Ashcroft and Mueller again have the support, at the merits stage, of the former Justice Department officials. And the other officials sued have filed their own merits briefs, making similar arguments for lower officials who nonetheless had supervisory positions. “High-ranking non-cabinet supervisory officials...should be treated no differently. Because FBI officials are also subject to frivolous lawsuits, qualified immunity is as important to those supervisors as it is to cabinet-level officials,” one of those briefs asserted.
Iqbal's brief on the merits, at the outset, makes a renewed plea that the Court lacks jurisdiction to decide the opening question – on the adequacy of the pleadings against Ashcroft and Mueller. The District Court's conclusion that Iqbal's complaint was sufficient to allow the case to proceed, the brief said, is not a final decision. While there is an exception allowing pre-trial appeals in qualified immunity cases, the brief asserted that the exception does not apply here because the two officials do not seek review of the Second Circuit “determination that they behaved unreasonably in light of clearly established law.” The brief went on to suggest that Ashcroft and Mueller have waived the question of their constructive knowledge in lower courts, so cannot assert it now.
In any event, the Iqbal document contends that the Ashcroft and Mueller brief is predicated on “hyperbole,” because the District Court has only authorized discovery from them after all other discovery has been completed, and then only if that other discovery demonstrates a need to question Ashcroft and Mueller. The brief also defended the clarify of their allegations, saying they were quite sufficient. And it argued that the two officials are seeking a heightened pleading standard, based solely on their present or former rank in government. Federal procedure rules do not make such distinctions, the brief asserted.

Data records:
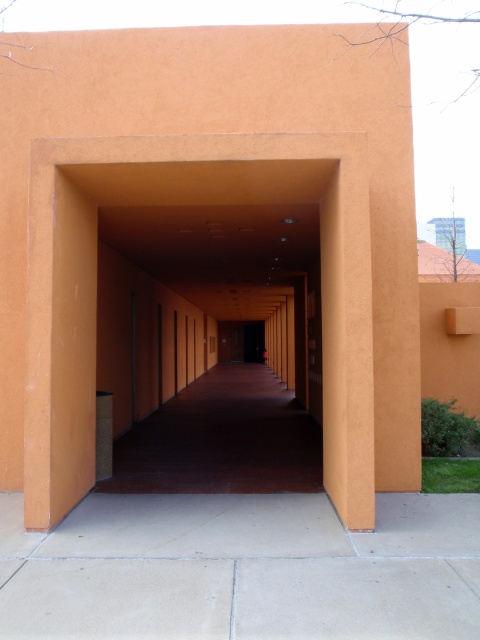
Question: Is smooth concrete pavement at center in front of smooth concrete corridor at center?

Choices:
 (A) yes
 (B) no

Answer: (A)

Question: Which object is positioned closest to the orange matte wall at center?

Choices:
 (A) smooth concrete pavement at center
 (B) smooth concrete corridor at center

Answer: (A)

Question: Is smooth concrete pavement at center below orange matte wall at center?

Choices:
 (A) yes
 (B) no

Answer: (A)

Question: Which of the following is the closest to the observer?

Choices:
 (A) smooth concrete pavement at center
 (B) smooth concrete corridor at center

Answer: (A)

Question: Is smooth concrete pavement at center smaller than smooth concrete corridor at center?

Choices:
 (A) yes
 (B) no

Answer: (A)

Question: Considering the real-world distances, which object is closest to the smooth concrete pavement at center?

Choices:
 (A) orange matte wall at center
 (B) smooth concrete corridor at center

Answer: (A)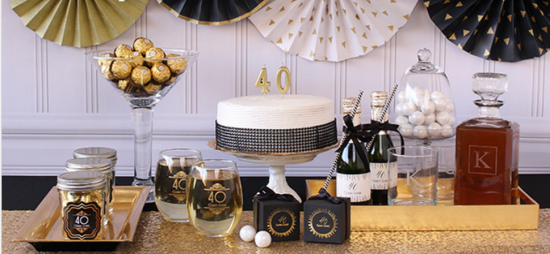
Where is `gold cover on table`? The width and height of the screenshot is (550, 254). gold cover on table is located at coordinates (412, 243).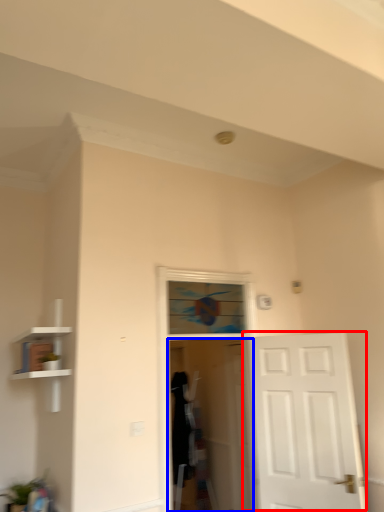
Question: Which point is further to the camera, door (highlighted by a red box) or screen door (highlighted by a blue box)?

Choices:
 (A) door
 (B) screen door

Answer: (B)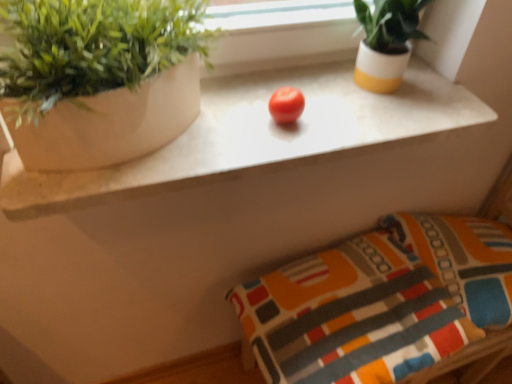
Where is `free spot in front of white glossy pot at upper right`? free spot in front of white glossy pot at upper right is located at coordinates (373, 119).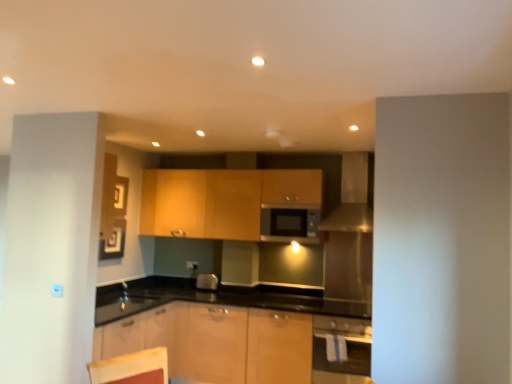
Question: Are white glossy oven at lower right and matte silver microwave at center beside each other?

Choices:
 (A) no
 (B) yes

Answer: (A)

Question: From the image's perspective, would you say white glossy oven at lower right is positioned over matte silver microwave at center?

Choices:
 (A) no
 (B) yes

Answer: (A)

Question: Can you confirm if white glossy oven at lower right is bigger than matte silver microwave at center?

Choices:
 (A) no
 (B) yes

Answer: (B)

Question: Does white glossy oven at lower right lie in front of matte silver microwave at center?

Choices:
 (A) yes
 (B) no

Answer: (A)

Question: Is white glossy oven at lower right positioned far away from matte silver microwave at center?

Choices:
 (A) yes
 (B) no

Answer: (A)

Question: Is satin silver exhaust hood at upper right taller or shorter than matte silver microwave at center?

Choices:
 (A) short
 (B) tall

Answer: (B)

Question: Is point (352, 220) closer or farther from the camera than point (314, 208)?

Choices:
 (A) closer
 (B) farther

Answer: (A)

Question: Considering the positions of satin silver exhaust hood at upper right and matte silver microwave at center in the image, is satin silver exhaust hood at upper right wider or thinner than matte silver microwave at center?

Choices:
 (A) wide
 (B) thin

Answer: (A)

Question: Is satin silver exhaust hood at upper right to the left or to the right of matte silver microwave at center in the image?

Choices:
 (A) left
 (B) right

Answer: (B)

Question: From the image's perspective, is satin silver exhaust hood at upper right located above or below matte wood cabinets at center?

Choices:
 (A) above
 (B) below

Answer: (A)

Question: Is point (347, 178) closer or farther from the camera than point (266, 175)?

Choices:
 (A) farther
 (B) closer

Answer: (B)

Question: Is satin silver exhaust hood at upper right inside the boundaries of matte wood cabinets at center, or outside?

Choices:
 (A) outside
 (B) inside

Answer: (A)

Question: In terms of height, does satin silver exhaust hood at upper right look taller or shorter compared to matte wood cabinets at center?

Choices:
 (A) short
 (B) tall

Answer: (B)

Question: From the image's perspective, is white glossy oven at lower right above or below matte wood cabinets at center?

Choices:
 (A) above
 (B) below

Answer: (B)

Question: Is white glossy oven at lower right taller or shorter than matte wood cabinets at center?

Choices:
 (A) tall
 (B) short

Answer: (B)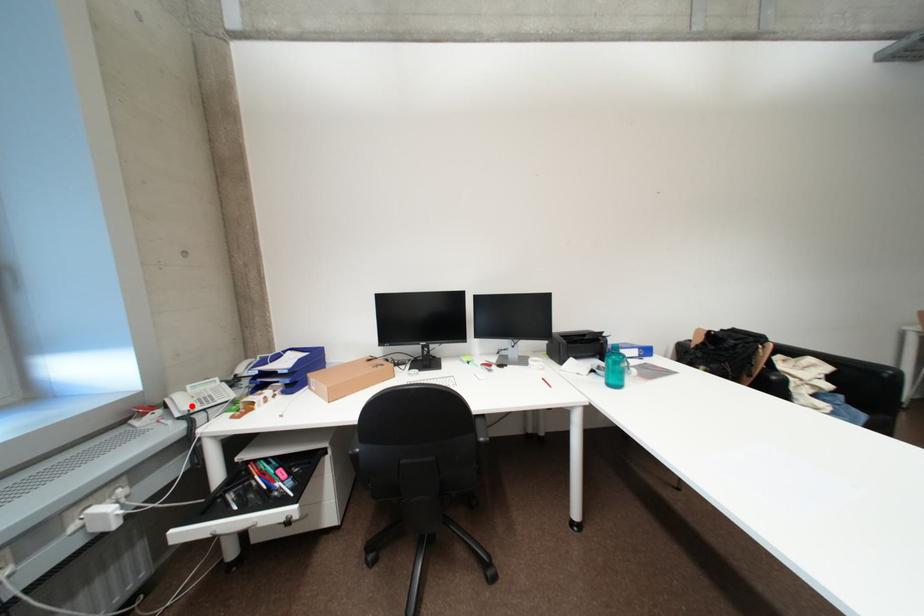
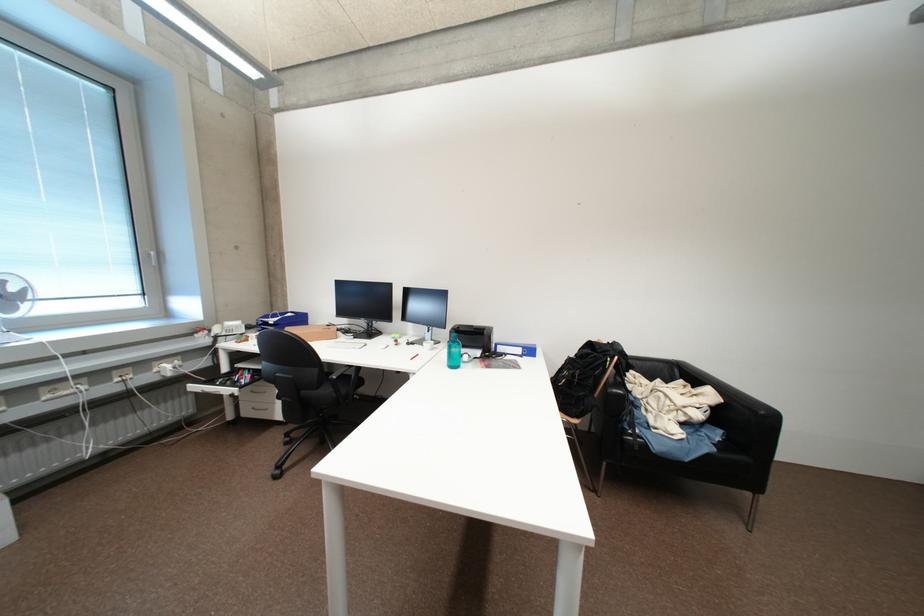
The point at the highlighted location is marked in the first image. Where is the corresponding point in the second image?

(225, 331)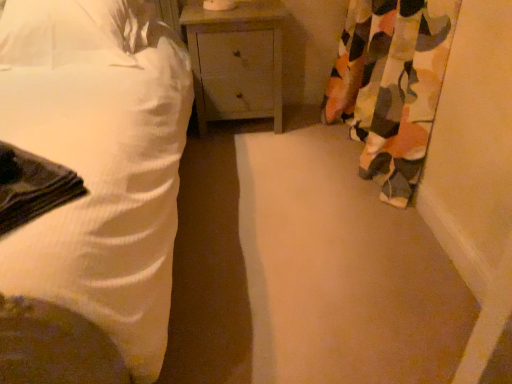
Question: Relative to camouflage fabric curtain at right, is white textured bed at left in front or behind?

Choices:
 (A) behind
 (B) front

Answer: (B)

Question: From a real-world perspective, is white textured bed at left positioned above or below camouflage fabric curtain at right?

Choices:
 (A) below
 (B) above

Answer: (B)

Question: Based on their relative distances, which object is farther from the white textured bed at left?

Choices:
 (A) white fabric pillow at upper left
 (B) camouflage fabric curtain at right
 (C) matte gray nightstand at center

Answer: (B)

Question: Estimate the real-world distances between objects in this image. Which object is farther from the matte gray nightstand at center?

Choices:
 (A) white fabric pillow at upper left
 (B) white textured bed at left
 (C) camouflage fabric curtain at right

Answer: (B)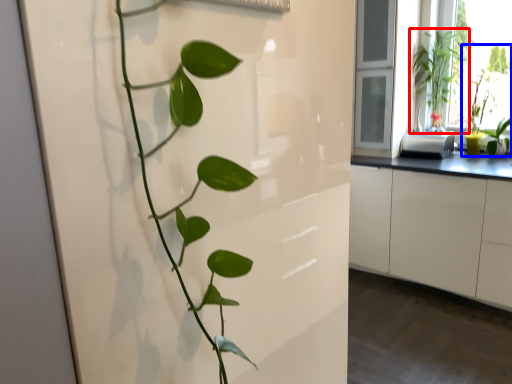
Question: Among these objects, which one is nearest to the camera, houseplant (highlighted by a red box) or houseplant (highlighted by a blue box)?

Choices:
 (A) houseplant
 (B) houseplant

Answer: (B)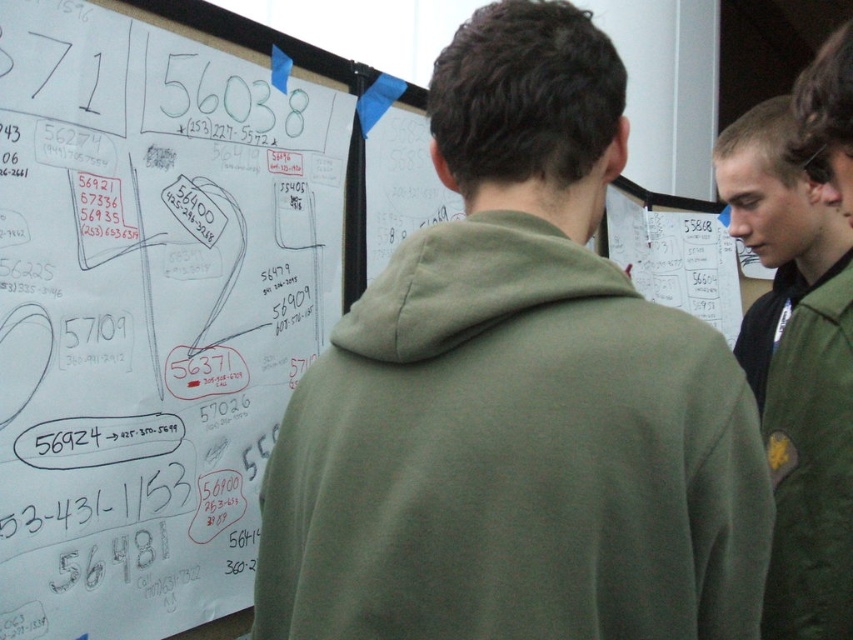
You are standing at the origin point of the coordinate system in this image. You need to locate the green matte hoodie at center. What are its coordinates?

The green matte hoodie at center is located at coordinates point (515, 397).

You are standing in front of the white paperboard at upper left and the green matte jacket at upper right. Which object is located more to the left?

The white paperboard at upper left is positioned on the left side of green matte jacket at upper right, so it is more to the left.

You are standing in front of the whiteboard and see two points plotted on it. The first point is labeled as point (698, 589) and the second is point (848, 577). Which of these points is closer to the bottom edge of the whiteboard?

Point (698, 589) is closer to the bottom edge of the whiteboard because it has a lower y coordinate than point (848, 577).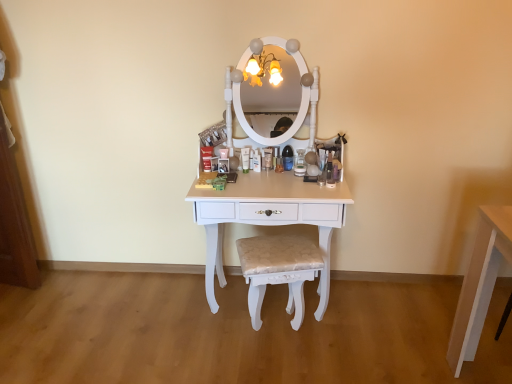
At what (x,y) coordinates should I click in order to perform the action: click on vacant area to the right of white glossy table at center. Please return your answer as a coordinate pair (x, y). Looking at the image, I should click on (389, 321).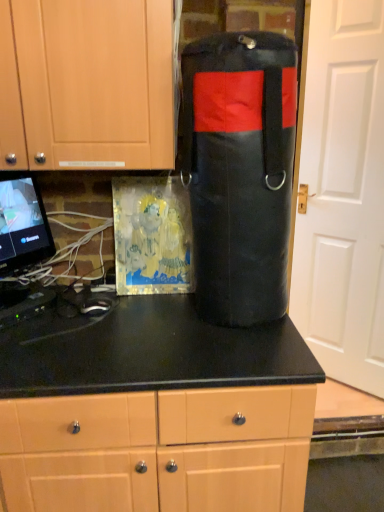
Locate an element on the screen. The image size is (384, 512). vacant area on top of matte black countertop at center, the first cabinetry positioned from the bottom (from a real-world perspective) is located at coordinates click(144, 336).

Goals:
1/ Answer these from the passage on the Iqbal case:
(a) Who again supports Ashcroft and Mueller at the merits stage?
(b) According to Iqbal's brief, what kind of decision is the District Court's conclusion that the complaint was sufficient not?
(c) Under what conditions has the District Court authorized discovery from Ashcroft and Mueller?
2/ Please duplicate the part of the passage on the Iqbal case that opens with the words containing "In any event, the" and closes with "the brief asserted.".

Task-by-task results:
1/
(a) The former Justice Department officials.
(b) It is not a final decision.
(c) Only after all other discovery has been completed, and then only if that other discovery demonstrates a need to question Ashcroft and Mueller.

2/
In any event, the Iqbal document contends that the Ashcroft and Mueller brief is predicated on “hyperbole,” because the District Court has only authorized discovery from them after all other discovery has been completed, and then only if that other discovery demonstrates a need to question Ashcroft and Mueller. The brief also defended the clarify of their allegations, saying they were quite sufficient. And it argued that the two officials are seeking a heightened pleading standard, based solely on their present or former rank in government. Federal procedure rules do not make such distinctions, the brief asserted.